In my websites I describe myself as a psycholinguist, so you may wonder what that means. Well, I study the processing of language in the brain, including how linguistic information is represented in the mind, cognitive processes behind language, and the psychology of reading.

My dissertation project deals with Chinese character reading - how people make use of the linguistic information in characters in the process of reading. When you read a word in English (or other alphabetic languages), you translate the letters into sounds, and from the sounds you access the word in your mental lexicon, where words are stored in your brain. But at the same time you also are looking up words directly based on the spelling. Depending on how regular the spelling is and how frequent the word is, one of those routes - the phonological or orthographic - will end up retrieving the word from the mental lexicon. That's the standard dual route model of reading in psychology.

But what about Chinese? That's more complicated, and while a number of studies have looked at how readers access words from the different types of linguistic information in characters, many of the studies have not been designed carefully enough, with enough statistical and linguistic controls, so a lot of issues remain unclear. Also, many of the studies are done by people in one of two extreme opposite theoretical camps, and their strong theoretical views have also hindered research progress in this area.

First of all, forget what you might have heard about Chinese being pictographic or ideographic, with characters iconically representing what they mean. That only works for a few characters referring to physical objects ('sun, moon, water', etc.). After all, how could you picture words like these: "donate", "exist", "green", "curious", "uh", "darn" -- or most words of a language? Chinese script is actually logographic - each character represents a single syllable, which is also a single morpheme [word element] (usually). Most characters are composites, consisting of multiple components which form one character. These character components provide approximate cues about the meaning (semantic) or character pronunciation (phonetic/phonological).
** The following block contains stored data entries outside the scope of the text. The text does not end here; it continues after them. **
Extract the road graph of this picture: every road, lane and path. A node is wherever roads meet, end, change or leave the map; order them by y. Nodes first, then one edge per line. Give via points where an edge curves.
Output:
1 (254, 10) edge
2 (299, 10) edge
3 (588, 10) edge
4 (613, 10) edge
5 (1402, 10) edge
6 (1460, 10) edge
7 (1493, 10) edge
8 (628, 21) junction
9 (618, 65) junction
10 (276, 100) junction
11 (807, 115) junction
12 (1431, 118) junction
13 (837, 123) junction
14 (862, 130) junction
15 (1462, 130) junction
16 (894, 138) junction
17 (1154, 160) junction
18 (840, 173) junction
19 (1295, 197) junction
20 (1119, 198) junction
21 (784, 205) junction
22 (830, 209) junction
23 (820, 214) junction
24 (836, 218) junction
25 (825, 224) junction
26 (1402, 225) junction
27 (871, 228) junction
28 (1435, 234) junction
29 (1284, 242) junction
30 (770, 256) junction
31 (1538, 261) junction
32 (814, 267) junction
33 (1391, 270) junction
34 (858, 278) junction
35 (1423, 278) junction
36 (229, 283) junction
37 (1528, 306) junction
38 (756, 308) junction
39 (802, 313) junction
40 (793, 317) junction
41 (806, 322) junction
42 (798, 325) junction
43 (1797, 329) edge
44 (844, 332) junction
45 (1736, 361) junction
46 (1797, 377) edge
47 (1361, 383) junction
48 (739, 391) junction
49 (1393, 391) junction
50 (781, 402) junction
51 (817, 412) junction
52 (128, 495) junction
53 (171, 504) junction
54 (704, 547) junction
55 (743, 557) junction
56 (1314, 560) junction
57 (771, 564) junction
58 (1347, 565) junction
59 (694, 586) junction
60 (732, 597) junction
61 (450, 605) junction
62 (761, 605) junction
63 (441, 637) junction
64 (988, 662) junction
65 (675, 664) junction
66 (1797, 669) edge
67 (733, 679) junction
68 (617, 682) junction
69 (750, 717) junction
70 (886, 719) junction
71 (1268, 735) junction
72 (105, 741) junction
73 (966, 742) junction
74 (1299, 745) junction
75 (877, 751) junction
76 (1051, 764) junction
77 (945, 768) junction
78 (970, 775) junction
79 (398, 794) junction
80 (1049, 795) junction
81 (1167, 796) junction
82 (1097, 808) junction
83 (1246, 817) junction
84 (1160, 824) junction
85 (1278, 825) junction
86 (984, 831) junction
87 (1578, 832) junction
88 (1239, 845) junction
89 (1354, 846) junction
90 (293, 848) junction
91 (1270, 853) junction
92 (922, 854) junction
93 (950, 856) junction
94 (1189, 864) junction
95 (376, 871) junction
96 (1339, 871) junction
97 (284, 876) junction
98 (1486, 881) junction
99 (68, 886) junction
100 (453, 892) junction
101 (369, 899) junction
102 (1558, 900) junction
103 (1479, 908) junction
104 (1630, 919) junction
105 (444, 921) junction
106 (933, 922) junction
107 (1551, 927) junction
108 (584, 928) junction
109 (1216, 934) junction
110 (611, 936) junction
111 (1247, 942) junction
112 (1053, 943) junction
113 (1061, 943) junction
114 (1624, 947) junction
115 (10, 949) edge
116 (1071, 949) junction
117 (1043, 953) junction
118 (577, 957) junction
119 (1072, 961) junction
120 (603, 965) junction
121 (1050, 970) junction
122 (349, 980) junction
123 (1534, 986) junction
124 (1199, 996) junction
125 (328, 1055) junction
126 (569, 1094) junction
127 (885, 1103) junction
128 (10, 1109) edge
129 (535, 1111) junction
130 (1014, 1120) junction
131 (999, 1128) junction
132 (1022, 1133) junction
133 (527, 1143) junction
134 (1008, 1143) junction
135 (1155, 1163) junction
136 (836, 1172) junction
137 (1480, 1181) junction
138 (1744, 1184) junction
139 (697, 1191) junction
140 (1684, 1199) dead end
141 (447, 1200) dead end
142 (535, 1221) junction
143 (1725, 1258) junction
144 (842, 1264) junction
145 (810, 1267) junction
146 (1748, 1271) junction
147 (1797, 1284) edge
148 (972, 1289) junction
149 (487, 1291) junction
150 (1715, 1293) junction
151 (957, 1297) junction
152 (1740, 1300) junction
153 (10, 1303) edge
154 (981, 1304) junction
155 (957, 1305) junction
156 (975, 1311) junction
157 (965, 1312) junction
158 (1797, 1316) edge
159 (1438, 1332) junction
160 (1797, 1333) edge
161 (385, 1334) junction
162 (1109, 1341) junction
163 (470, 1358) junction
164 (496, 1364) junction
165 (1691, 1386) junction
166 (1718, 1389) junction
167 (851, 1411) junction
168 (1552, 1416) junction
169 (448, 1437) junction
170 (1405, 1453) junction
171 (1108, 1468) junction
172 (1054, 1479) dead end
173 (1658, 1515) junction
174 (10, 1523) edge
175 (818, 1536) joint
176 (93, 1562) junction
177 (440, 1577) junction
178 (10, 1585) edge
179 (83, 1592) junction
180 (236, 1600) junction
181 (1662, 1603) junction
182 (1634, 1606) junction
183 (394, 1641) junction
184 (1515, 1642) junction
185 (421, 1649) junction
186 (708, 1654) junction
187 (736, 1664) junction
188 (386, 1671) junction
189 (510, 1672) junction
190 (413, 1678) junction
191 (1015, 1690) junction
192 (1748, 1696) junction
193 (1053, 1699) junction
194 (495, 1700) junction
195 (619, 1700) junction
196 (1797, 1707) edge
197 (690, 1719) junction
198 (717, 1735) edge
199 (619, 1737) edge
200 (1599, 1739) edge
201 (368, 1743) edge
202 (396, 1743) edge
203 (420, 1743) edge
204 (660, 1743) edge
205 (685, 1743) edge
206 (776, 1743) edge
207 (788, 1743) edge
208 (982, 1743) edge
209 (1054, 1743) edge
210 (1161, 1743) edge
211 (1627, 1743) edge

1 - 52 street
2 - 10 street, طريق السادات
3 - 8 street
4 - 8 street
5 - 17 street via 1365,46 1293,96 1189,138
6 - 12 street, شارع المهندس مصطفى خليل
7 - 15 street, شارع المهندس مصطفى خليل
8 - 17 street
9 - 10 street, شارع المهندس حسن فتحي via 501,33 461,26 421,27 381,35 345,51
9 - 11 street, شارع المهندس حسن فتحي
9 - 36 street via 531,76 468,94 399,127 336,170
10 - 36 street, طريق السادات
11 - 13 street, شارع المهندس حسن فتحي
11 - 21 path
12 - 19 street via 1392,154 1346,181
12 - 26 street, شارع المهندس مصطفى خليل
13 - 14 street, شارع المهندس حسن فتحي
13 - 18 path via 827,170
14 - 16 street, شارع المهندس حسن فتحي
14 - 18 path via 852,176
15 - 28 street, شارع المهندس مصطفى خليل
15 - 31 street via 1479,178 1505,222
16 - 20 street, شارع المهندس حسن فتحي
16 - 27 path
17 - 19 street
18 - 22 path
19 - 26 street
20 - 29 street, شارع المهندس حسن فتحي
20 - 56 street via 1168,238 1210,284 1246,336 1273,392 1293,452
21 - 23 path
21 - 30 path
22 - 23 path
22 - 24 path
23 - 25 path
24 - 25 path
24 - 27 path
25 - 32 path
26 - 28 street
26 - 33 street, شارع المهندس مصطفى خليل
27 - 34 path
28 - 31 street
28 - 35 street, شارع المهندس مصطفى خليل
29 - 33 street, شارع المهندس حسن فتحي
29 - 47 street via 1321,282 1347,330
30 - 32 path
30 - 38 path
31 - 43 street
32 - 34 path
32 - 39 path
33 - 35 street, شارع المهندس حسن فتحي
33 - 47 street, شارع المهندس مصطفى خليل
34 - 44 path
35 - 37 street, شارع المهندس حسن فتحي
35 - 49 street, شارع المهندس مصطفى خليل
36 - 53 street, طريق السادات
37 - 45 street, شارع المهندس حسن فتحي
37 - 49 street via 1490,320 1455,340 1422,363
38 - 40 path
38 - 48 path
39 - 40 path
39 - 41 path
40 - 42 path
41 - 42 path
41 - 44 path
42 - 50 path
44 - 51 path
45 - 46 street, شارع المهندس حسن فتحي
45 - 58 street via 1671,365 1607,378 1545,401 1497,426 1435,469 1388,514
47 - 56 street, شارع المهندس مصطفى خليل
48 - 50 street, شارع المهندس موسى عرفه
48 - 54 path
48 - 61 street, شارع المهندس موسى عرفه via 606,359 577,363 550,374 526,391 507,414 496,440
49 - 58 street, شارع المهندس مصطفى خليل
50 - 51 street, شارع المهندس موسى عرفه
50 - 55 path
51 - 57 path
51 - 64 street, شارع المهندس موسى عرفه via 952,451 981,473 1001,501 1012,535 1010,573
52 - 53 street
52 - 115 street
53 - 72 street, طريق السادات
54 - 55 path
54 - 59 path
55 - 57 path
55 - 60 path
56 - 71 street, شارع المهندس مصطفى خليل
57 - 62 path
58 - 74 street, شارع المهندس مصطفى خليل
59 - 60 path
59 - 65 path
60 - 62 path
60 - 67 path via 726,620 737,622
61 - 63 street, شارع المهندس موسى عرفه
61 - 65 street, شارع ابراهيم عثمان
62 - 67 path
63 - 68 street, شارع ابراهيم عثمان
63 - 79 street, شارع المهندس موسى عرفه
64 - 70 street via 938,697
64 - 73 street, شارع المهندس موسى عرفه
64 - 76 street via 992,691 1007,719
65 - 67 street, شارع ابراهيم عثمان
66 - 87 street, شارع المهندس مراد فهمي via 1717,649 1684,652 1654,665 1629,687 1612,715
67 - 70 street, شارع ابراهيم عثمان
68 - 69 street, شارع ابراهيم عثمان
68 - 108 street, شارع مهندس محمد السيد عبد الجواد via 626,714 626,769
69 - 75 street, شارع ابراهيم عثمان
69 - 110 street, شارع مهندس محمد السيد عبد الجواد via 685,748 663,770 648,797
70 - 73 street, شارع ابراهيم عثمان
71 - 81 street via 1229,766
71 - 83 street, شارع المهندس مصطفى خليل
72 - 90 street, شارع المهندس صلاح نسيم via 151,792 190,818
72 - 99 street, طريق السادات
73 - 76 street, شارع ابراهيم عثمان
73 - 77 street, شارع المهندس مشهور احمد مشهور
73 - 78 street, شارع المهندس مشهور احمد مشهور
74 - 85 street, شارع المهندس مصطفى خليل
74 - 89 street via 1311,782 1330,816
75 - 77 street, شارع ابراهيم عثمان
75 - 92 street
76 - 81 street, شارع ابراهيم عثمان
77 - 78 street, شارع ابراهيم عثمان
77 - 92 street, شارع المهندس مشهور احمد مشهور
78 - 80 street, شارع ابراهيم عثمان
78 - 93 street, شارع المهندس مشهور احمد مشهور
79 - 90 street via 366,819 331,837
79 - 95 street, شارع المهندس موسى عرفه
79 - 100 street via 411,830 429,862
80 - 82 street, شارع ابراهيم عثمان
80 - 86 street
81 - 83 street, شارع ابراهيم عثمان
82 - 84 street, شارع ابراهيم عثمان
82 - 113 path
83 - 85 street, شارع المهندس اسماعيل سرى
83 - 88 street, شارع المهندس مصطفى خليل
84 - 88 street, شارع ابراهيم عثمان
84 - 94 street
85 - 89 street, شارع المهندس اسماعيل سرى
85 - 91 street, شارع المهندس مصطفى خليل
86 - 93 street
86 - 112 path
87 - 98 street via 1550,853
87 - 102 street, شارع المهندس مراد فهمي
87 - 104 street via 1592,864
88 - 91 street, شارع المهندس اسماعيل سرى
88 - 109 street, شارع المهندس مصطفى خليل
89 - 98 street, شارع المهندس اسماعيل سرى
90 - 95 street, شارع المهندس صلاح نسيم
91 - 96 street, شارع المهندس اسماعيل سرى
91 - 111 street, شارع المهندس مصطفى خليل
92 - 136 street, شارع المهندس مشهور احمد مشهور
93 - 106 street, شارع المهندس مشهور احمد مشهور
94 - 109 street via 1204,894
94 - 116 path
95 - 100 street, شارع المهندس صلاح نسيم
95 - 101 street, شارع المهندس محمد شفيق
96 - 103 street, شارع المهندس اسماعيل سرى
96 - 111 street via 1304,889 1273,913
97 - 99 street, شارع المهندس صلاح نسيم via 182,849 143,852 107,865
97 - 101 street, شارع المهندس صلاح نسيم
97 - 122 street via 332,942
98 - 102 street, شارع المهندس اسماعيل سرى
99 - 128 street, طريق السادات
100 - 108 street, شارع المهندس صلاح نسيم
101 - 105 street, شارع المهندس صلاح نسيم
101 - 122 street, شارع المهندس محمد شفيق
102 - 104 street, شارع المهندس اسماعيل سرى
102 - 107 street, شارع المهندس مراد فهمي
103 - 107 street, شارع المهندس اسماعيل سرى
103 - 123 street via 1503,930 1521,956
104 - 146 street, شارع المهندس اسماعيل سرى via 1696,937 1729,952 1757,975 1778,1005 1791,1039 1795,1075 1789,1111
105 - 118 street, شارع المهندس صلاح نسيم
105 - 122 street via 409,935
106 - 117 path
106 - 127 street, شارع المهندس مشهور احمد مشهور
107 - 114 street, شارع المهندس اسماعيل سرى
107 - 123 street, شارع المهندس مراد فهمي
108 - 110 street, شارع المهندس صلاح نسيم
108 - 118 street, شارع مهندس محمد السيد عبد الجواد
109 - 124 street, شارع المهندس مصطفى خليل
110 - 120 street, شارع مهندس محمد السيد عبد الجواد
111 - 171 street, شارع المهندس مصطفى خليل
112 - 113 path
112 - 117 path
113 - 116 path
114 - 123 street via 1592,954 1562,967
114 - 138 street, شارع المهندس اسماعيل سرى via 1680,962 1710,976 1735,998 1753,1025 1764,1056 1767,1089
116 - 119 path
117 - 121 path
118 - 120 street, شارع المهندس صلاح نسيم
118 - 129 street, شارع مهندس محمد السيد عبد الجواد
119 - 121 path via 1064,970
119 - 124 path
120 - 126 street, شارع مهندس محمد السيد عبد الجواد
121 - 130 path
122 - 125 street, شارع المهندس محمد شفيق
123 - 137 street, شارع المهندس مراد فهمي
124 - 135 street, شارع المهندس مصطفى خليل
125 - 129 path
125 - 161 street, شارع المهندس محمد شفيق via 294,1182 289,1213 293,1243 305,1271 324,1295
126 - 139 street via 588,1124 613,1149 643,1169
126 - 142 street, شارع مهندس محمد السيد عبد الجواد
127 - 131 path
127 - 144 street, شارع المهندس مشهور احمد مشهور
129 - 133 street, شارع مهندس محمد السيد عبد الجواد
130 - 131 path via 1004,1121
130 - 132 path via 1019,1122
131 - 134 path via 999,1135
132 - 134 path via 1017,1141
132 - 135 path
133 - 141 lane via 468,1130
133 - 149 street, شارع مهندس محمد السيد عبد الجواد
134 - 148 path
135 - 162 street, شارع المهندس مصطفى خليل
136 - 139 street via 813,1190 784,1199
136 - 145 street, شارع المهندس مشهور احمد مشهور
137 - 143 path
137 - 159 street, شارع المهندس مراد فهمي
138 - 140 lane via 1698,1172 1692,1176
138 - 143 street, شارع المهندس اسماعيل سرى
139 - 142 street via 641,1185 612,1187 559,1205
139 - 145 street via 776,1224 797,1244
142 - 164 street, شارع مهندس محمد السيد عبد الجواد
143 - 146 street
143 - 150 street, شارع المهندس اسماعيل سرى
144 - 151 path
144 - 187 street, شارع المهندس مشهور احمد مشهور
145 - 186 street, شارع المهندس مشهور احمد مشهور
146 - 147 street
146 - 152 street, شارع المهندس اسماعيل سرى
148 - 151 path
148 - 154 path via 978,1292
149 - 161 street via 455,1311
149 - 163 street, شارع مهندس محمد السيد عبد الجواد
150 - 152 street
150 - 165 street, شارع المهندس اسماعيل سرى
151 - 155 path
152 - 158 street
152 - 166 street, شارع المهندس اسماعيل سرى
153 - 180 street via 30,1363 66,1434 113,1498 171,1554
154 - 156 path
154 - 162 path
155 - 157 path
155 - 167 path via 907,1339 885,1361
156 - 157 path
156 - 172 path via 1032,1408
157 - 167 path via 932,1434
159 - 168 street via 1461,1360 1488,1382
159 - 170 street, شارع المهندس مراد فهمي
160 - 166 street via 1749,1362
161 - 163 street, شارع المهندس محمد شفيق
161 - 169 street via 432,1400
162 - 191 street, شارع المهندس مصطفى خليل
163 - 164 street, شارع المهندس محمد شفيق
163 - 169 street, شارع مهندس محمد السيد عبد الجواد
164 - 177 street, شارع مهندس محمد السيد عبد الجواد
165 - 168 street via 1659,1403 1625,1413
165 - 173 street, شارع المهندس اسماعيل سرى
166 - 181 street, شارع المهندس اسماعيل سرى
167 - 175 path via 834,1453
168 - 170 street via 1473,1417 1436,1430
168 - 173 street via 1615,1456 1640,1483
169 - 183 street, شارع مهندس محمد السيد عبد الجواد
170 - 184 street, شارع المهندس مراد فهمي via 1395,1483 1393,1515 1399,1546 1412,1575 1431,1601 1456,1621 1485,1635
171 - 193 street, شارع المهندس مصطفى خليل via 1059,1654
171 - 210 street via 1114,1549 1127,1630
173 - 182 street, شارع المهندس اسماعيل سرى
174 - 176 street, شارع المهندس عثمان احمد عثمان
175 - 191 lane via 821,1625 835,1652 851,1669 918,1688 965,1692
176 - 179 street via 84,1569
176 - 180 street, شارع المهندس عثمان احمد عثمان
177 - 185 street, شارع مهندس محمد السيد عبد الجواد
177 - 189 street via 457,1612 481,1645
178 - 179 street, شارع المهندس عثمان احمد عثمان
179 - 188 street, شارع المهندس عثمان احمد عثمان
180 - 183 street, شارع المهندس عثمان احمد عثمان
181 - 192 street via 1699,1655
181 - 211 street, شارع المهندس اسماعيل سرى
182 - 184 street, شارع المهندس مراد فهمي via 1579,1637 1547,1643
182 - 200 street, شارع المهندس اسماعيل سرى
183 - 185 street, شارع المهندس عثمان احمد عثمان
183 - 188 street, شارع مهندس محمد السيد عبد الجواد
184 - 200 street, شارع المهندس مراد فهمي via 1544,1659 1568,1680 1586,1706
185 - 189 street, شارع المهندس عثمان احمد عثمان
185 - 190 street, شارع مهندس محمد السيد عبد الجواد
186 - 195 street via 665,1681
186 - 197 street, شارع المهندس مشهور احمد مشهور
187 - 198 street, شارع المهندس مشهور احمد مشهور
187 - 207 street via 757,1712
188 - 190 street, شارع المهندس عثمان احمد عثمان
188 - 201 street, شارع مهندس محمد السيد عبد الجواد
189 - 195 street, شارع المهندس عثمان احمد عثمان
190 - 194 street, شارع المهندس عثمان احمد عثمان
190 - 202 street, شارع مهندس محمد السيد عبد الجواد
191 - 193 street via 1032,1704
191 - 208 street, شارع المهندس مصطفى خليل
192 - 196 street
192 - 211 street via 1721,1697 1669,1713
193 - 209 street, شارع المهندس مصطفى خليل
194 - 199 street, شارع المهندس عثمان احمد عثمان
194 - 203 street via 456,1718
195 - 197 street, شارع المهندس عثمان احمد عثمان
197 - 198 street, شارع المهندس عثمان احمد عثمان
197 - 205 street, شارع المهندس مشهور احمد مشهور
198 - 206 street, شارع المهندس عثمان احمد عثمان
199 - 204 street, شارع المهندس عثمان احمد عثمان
About 90% of Chinese characters consist of a phonetic plus a semantic. Often the phonetic element, or phonogram in my terminology, provides a very rough pronunciation cue, since the characters were developed a couple of thousand years ago, and many sound changes have occurred in the language since then. So there's some variability in phonogram-to-character correspondence, but how that affects reading times and the ability of readers to use those as cues is not fully understood.

A small minority of characters consist of two or more semantic elements, with no phonogram - called huiyi in Chinese, or co-significs, or bisemantics and polysemantics in my terminology. For phonogram-semantic composite characters and [bi/poly-] semantic composites, very little is known about how Chinese readers make use of the semantic content, how useful it is, the types of semantic information that can be used, and such.

So my research is trying to look at these issues, using linguistic surveys, and mostly, experimental psychology experiments at our lab. Later I'll post more on this, and my theories about some of these issues, and other interesting linguistic questions.

For now, my poster from the 5th Intl. Mental Lexicon Conference in Montreal last Oct. will be on my research page soon. It presents the results of my linguistic survey of ratings of semantic transparency of Chinese characters (3100 characters) and the 214 character radicals. The results, after controlling for various variables, will lead to indices for radical transparency, semantic cross-character radical consistency, and character-radical semantic relatedness, for use as covariates in future semantic priming experiments.